Beuvelet, who was represented by the Executive Director, Regulatory and Corporate Affairs, 9mobile, Abdulrahman Ado, also assured of the company’s commitment to the prize, stating, “we will continue our sponsorship of the prize. It will continue; I assure you it’s not sunset.”

Speaking, Ayobami expressed shock at emerging the winner of the coveted prize and commended the runners-up. “It’s unexpected. I’m surprised not just in terms of winning the prize itself because it was a very strong shortlist. The other books were very amazing. Leslie Arimah’s collection of short stories, I think, is one of the best books that were published that year. Marcus Low’s Asylum is also really brilliant. So, it’s surprising to win the prize. I’m shocked,” she said.

Born in Lagos, Nigeria in 1988 and raised in Ilesa and Ile-Ife, Osun State, Ayobami has written for the BBC, LitHub, The Guardian (UK), and has worked as an editor for Saraba magazine since 2009.

Since it was released, the 260-page novel has received critical acclaim from different writers around the world. In her review for the New York Times, Michiko Kakutani described Stay with Me as being “at once, a gothic parable about pride and betrayal; a thoroughly contemporary—and deeply moving—portrait of a marriage; and a novel, in the lineage of great works by Chinua Achebe and Chimamanda Ngozi Adichie.”

According to Sarah Jessica Parker, “Stay with Me is a wise and deeply humane debut novel that unpeels the layers of politics in a marriage from the inside.” Also writing, Emma Roberts, Refinery29, said, it is “an absolute must-read and a story that will be shared for many decades to come.”

While Lihle Z. Mtshali,, described it as a “beautiful… Phenomenal… A layered story of love, sacrifice and hope…”For Rotimi Babatunde, winner 2012 Caine Prize for African Writing, “Stay with Me is that rarest of accomplishments – a richly imagined novel that boasts not only great literary sophistication but also a narrative drive so compelling that one finds it difficult to put down the book.”

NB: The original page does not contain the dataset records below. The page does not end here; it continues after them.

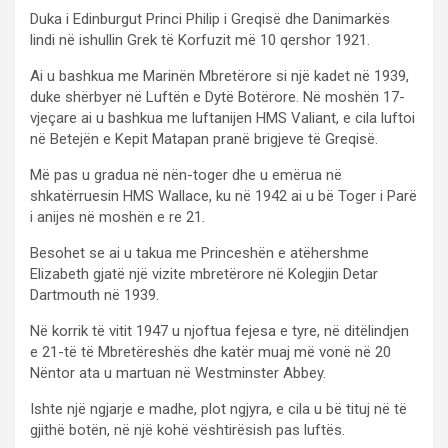
Duka i Edinburgut Princi Philip i Greqisë dhe Danimarkës
lindi në ishullin Grek të Korfuzit më 10 qershor 1921.
Ai u bashkua me Marinën Mbretërore si një kadet në 1939,
duke shërbyer në Luftën e Dytë Botërore. Në moshën 17-
vjeçare ai u bashkua me luftanijen HMS Valiant, e cila luftoi
në Betejën e Kepit Matapan pranë brigjeve të Greqisë.
Më pas u gradua në nën-toger dhe u emërua në
shkatërruesin HMS Wallace, ku në 1942 ai u bë Toger i Parë
i anijes në moshën e re 21.
Besohet se ai u takua me Princeshën e atëhershme
Elizabeth gjatë një vizite mbretërore në Kolegjin Detar
Dartmouth në 1939.
Në korrik të vitit 1947 u njoftua fejesa e tyre, në ditëlindjen
e 21-të të Mbretëreshës dhe katër muaj më vonë në 20
Nëntor ata u martuan në Westminster Abbey.
Ishte një ngjarje e madhe, plot ngjyra, e cila u bë tituj në të
gjithë botën, në një kohë vështirësish pas luftës.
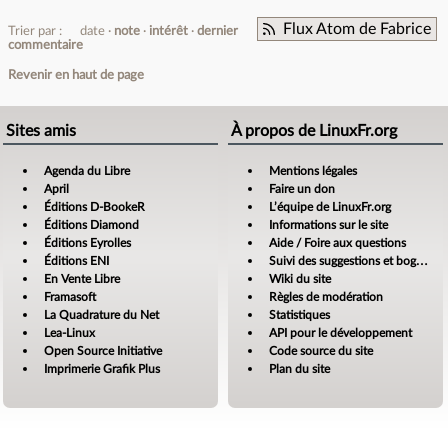
Flux Atom de Fabrice
Trier par :
date
note
intérêt
dernier
commentaire
Revenir en haut de page
Sites amis
À propos de LinuxFr.org
Agenda du Libre
Mentions légales
April
Faire un don
Éditions D-BookeR
L’équipe de LinuxFr.org
Éditions Diamond
Informations sur le site
Éditions Eyrolles
Aide / Foire aux questions
Éditions ENI
Suivi des suggestions et bogues
En Vente Libre
Wiki du site
Framasoft
Règles de modération
La Quadrature du Net
Statistiques
Lea-Linux
API pour le développement
Open Source Initiative
Code source du site
Imprimerie Grafik Plus
Plan du site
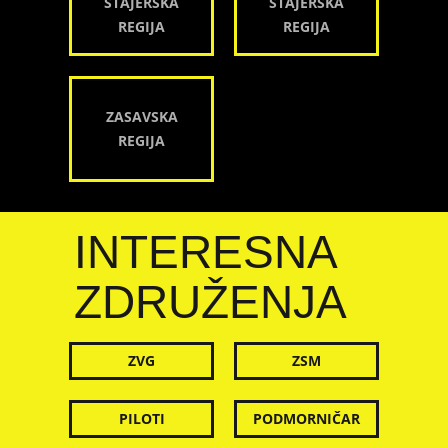
ŠTAJERSKA
ŠTAJERSKA
REGIJA
REGIJA
ZASAVSKA
REGIJA
INTERESNA
ZDRUŽENJA
ZVG
ZSM
PILOTI
PODMORNIČAR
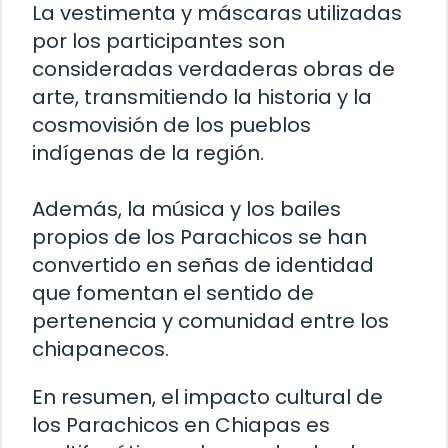
La vestimenta y máscaras utilizadas
por los participantes son
consideradas verdaderas obras de
arte, transmitiendo la historia y la
cosmovisión de los pueblos
indígenas de la región.
Además, la música y los bailes
propios de los Parachicos se han
convertido en señas de identidad
que fomentan el sentido de
pertenencia y comunidad entre los
chiapanecos.
En resumen, el impacto cultural de
los Parachicos en Chiapas es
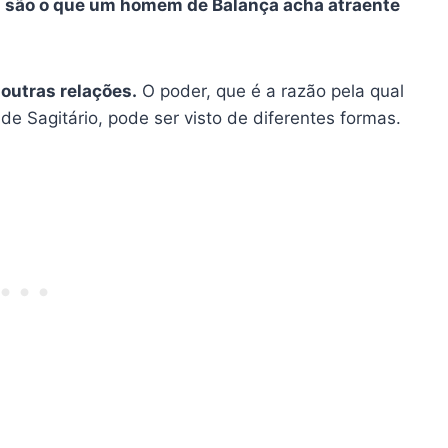
s são o que um homem de Balança acha atraente
 outras relações.
O poder, que é a razão pela qual
 Sagitário, pode ser visto de diferentes formas.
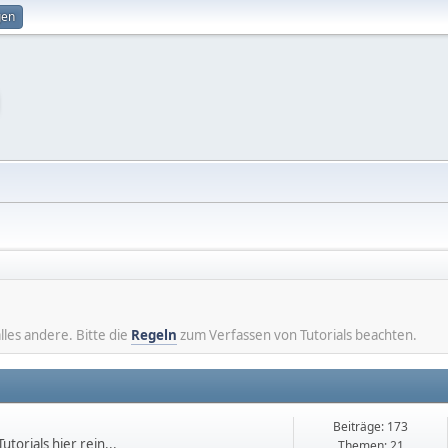
gen
lles andere. Bitte die
Regeln
zum Verfassen von Tutorials beachten.
Beiträge: 173
torials hier rein...
Themen: 21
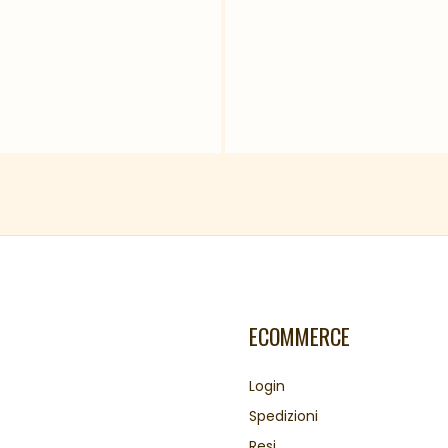
ECOMMERCE
Login
Spedizioni
Resi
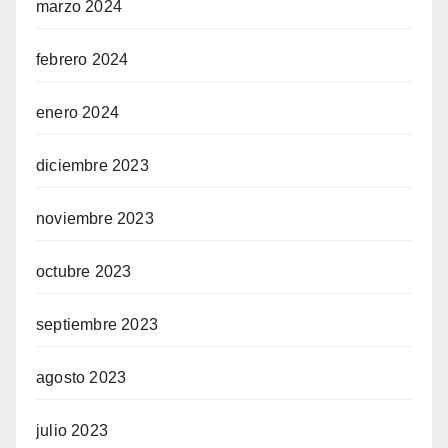
marzo 2024
febrero 2024
enero 2024
diciembre 2023
noviembre 2023
octubre 2023
septiembre 2023
agosto 2023
julio 2023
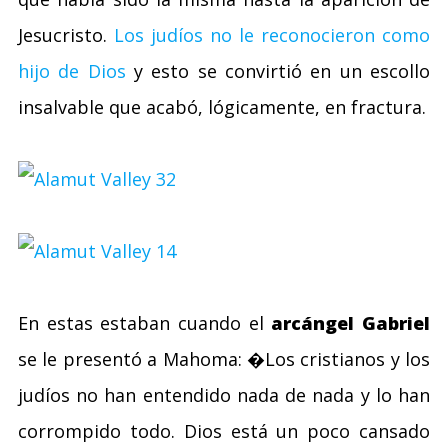
Jesucristo.
Los judíos no le reconocieron como
hijo de Dios
y esto se convirtió en un escollo
insalvable que acabó, lógicamente, en fractura.
En estas estaban cuando el
arcángel Gabriel
se le presentó a Mahoma: �Los cristianos y los
judíos no han entendido nada de nada y lo han
corrompido todo. Dios está un poco cansado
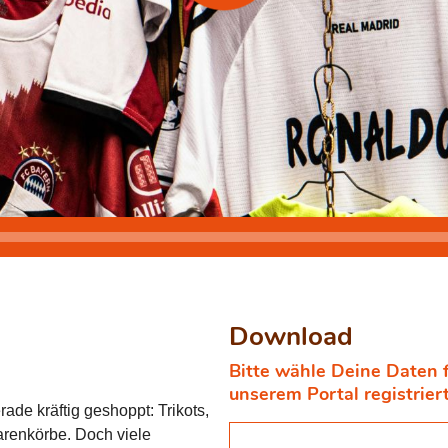
Download
Bitte wähle Deine Daten 
unserem Portal registrier
de kräftig geshoppt: Trikots,
arenkörbe. Doch viele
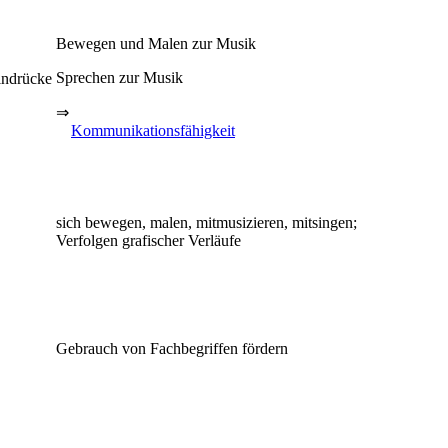
Bewegen und Malen zur Musik
Sprechen zur Musik
indrücke
⇒
Kommunikationsfähigkeit
sich bewegen, malen, mitmusizieren, mitsingen;
Verfolgen grafischer Verläufe
Gebrauch von Fachbegriffen fördern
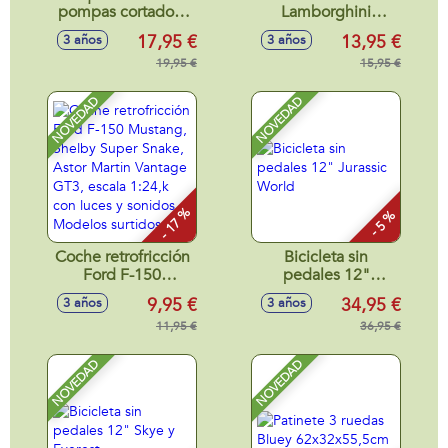
pompas cortadora
Lamborghini
de cesped, botella
Aventador SVJ
17,95 €
13,95 €
3 años
3 años
118 ml.
Roadster, Porsche
19,95 €
911 RS GT3, Aston
15,95 €
Martin Vantage
GT3 escala 1:24,
NOVEDAD
NOVEDAD
neumáticos de
goma, con luces -
Modelos surtidos
- 17 %
- 5 %
Coche retrofricción
Bicicleta sin
Ford F-150
pedales 12"
Mustang, Shelby
Jurassic World
9,95 €
34,95 €
3 años
3 años
Super Snake, Astor
Martin Vantage
11,95 €
36,95 €
GT3, escala 1:24,k
con luces y sonidos
NOVEDAD
NOVEDAD
- Modelos surtidos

Stay With Me, set between 1985 and 2008 in Nigeria, explores a contemporary marriage in a Yoruba community stubbornly tied to tradition. It revolves around a childless couple – Akin and Yejide. They are young, educated Nigerians with modern sensibilities about work, marriage and children. Everything appears perfect, until Akin’s mother and aunts begin pressuring them to have children, something they have been unable to do despite years of trying.

Despite suspicious in-laws, scheming second wives, and secretive spouses, Yejide and Akin try to break from their obstinate middle-class neighbors’ outdated views on matrimony.

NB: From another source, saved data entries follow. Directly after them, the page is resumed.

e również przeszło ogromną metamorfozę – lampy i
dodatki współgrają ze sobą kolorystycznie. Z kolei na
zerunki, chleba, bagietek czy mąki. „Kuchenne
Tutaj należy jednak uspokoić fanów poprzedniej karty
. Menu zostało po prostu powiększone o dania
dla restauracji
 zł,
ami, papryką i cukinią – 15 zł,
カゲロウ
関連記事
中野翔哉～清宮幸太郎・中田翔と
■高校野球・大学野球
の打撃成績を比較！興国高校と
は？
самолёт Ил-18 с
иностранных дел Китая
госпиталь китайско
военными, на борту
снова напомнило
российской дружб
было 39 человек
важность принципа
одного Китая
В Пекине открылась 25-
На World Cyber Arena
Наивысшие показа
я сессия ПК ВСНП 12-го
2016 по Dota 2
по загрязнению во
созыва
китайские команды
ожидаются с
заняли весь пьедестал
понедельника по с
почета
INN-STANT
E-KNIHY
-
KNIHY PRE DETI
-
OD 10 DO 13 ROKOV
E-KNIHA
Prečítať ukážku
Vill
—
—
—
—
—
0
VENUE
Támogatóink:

Akin, an accountant and the eldest son in an influential family, initially rejects the notion of polygamy; Yejide takes pride in her successful beauty salon and her forward-thinking views on life and motherhood. Yejide’s inability to get pregnant, however, tests the couple’s values, and their future.

Zimbabwean NoViolet Bulawayo won the inaugural prize for her novel, We Need New Names. Subsequent winners were South Africa’s Songeziwe Mahlangu for Penumbra (2015), Democratic Republic of Congo’s Fiston Mwanza Mujila for Tram 83 (2016) and Jowhor Ile of Nigeria for And After Many Days (2017).